TASK TO CARRY OUT:
Within the listing below, filter for "shoulder" and copy every matching line.

GIVEN ENTRIES:
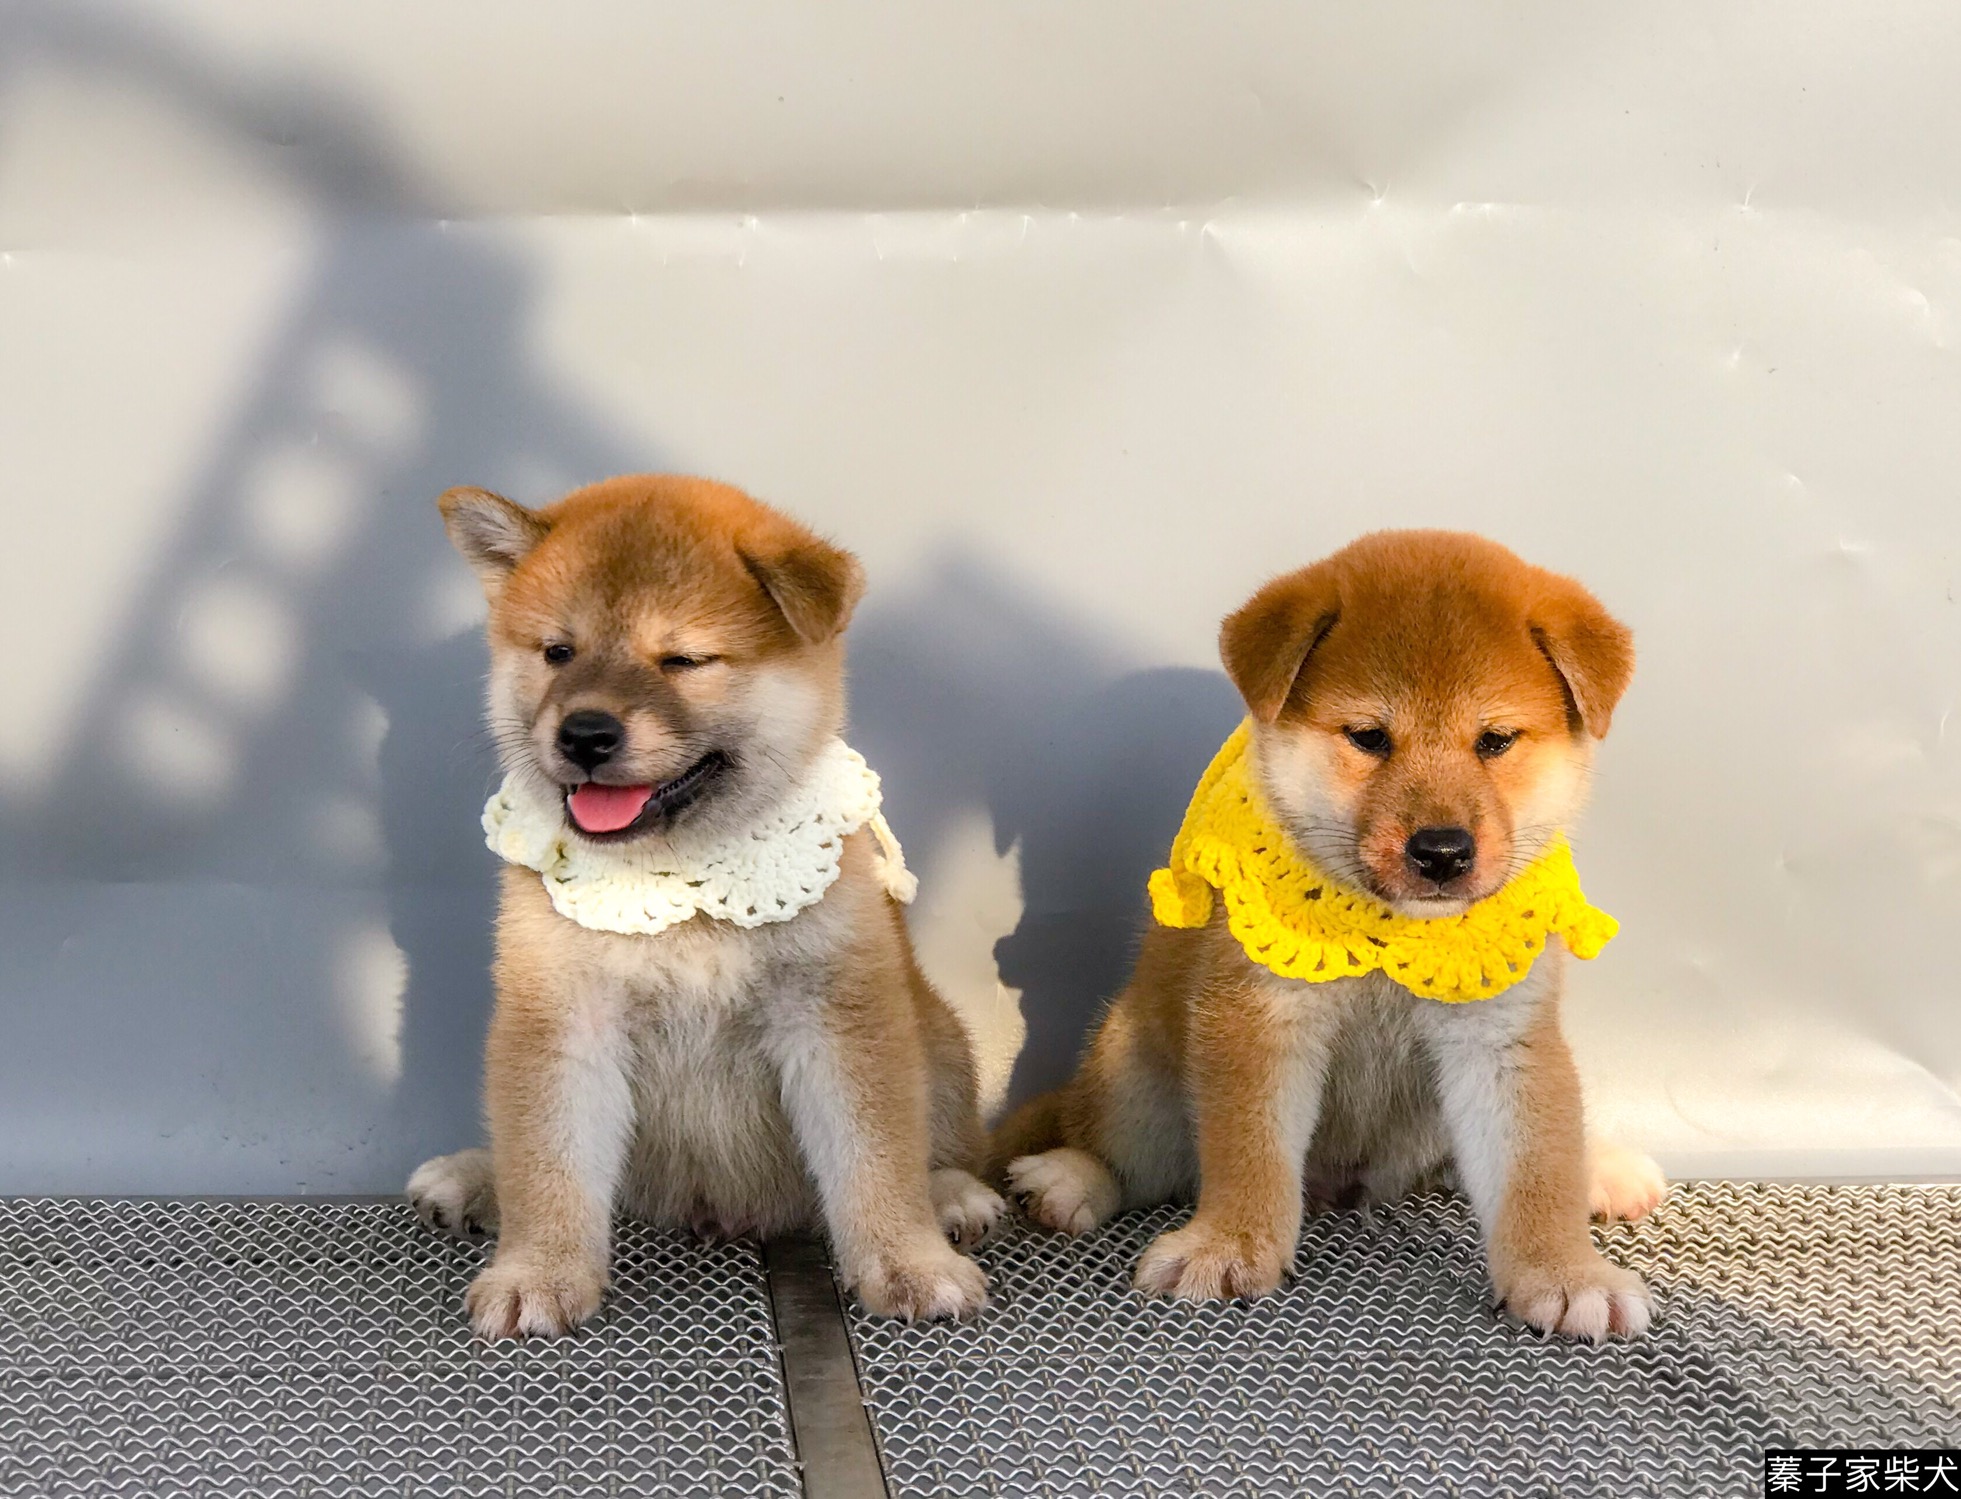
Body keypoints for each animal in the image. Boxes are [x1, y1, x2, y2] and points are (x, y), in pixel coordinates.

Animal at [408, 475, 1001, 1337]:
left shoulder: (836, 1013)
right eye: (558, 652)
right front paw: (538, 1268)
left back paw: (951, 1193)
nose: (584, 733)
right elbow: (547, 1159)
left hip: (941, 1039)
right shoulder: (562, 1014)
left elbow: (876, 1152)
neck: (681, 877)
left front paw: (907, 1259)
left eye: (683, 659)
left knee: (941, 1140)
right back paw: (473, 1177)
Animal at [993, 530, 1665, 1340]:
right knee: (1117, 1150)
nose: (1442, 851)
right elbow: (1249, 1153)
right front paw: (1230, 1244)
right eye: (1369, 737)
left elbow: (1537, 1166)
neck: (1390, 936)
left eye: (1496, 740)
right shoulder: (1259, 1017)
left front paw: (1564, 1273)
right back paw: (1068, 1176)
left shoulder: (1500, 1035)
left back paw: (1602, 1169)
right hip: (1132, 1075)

==

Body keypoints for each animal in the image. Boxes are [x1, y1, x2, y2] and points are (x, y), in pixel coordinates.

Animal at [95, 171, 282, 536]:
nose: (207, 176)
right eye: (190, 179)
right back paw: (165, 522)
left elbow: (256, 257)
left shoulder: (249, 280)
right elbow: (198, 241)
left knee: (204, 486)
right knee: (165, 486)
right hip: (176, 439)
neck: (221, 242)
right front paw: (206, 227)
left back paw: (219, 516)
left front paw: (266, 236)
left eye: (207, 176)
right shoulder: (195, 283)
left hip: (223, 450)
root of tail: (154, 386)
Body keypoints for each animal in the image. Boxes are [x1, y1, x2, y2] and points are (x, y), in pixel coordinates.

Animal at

* * *

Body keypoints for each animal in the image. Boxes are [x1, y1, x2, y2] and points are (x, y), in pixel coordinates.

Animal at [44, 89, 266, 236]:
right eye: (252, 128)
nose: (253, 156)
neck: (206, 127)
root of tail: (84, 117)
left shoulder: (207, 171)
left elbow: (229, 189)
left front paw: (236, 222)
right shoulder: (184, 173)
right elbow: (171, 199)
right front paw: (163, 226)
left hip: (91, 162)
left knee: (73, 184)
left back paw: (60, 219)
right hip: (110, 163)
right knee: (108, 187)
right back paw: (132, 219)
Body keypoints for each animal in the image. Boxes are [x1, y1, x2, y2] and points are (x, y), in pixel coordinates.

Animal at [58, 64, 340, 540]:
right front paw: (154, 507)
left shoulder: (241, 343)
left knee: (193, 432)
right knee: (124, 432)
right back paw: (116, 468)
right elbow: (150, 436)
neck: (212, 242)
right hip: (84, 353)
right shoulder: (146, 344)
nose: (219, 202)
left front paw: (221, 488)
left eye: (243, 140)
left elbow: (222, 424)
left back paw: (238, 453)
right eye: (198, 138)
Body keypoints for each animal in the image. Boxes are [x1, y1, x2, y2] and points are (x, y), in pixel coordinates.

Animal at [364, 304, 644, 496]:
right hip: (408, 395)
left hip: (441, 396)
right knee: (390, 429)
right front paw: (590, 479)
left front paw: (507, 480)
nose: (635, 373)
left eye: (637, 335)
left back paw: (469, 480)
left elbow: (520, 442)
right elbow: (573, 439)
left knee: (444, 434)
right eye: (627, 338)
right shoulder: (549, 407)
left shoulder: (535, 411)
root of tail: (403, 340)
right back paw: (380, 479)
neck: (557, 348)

ANSWER BOX:
left shoulder: (836, 1013)
right shoulder: (562, 1014)
right shoulder: (1259, 1017)
left shoulder: (1500, 1035)
left shoulder: (249, 280)
right shoulder: (195, 283)
left shoulder: (207, 171)
right shoulder: (184, 173)
left shoulder: (241, 343)
right shoulder: (146, 344)
right shoulder: (549, 407)
left shoulder: (535, 411)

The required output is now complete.